You signed in with another tab or window. Reload to refresh your session.You signed out in another tab or window. Reload to refresh your session.You switched accounts on another tab or window. Reload to refresh your session.Dismiss alert
My previous registrar decided to revoke API access, so I have spent the afternoon migrating all my domains and automation over to Cloudflare. I am pretty much completely done, but I have been running into issues getting win-acme to generate a valid cert. I had been up and running with no issues for about 3 years prior, so I'm not sure whats happening.
Steps taken: Deleted win-ace folder in P:/programdata
Upgraded to the latest version
Installed Cloudflare DNS plugins
Created a new cert (tried both ECS and RSA)

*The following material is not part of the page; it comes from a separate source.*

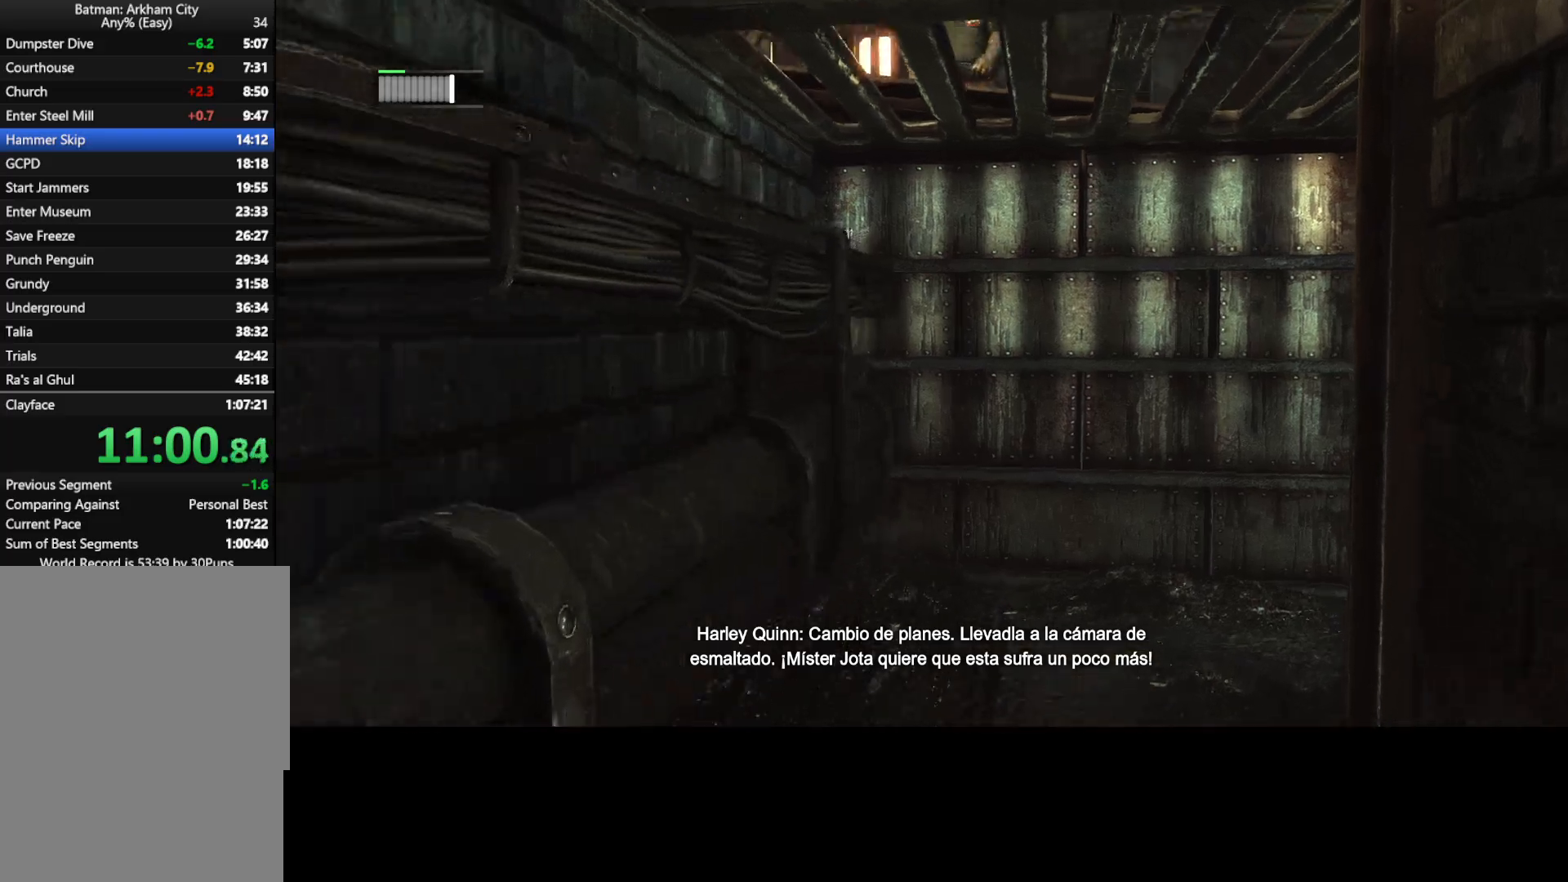
{"keys": ["ctrl", "w"], "mouse": [], "mouse_move": "right", "events": []}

I am able to issue a PCKS cert file just fine, but when I attempt to validate it with openSSL, or use it in an app (plex), I am getting the following exceptions:
openssl: inner_evp_generic_fetch:unsupported:crypto\evp\evp_fetch.c:355:Global default library context, Algorithm (RC2-40-CBC : 0)
Plex: Jun 02, 2024 19:16:52.262 [5968] ERROR - [CERT] PKCS12_parse failed: error:0308010C:digital envelope routines::unsupported
Jun 02, 2024 19:16:52.262 [5968] ERROR - [CERT] Found a user-provided certificate, but couldn't install it.
All settings are default. I have tried a simple hostname, a wildcard, and a hostname with some SANs. The only cofig changes I made were to the notification settings (which is working).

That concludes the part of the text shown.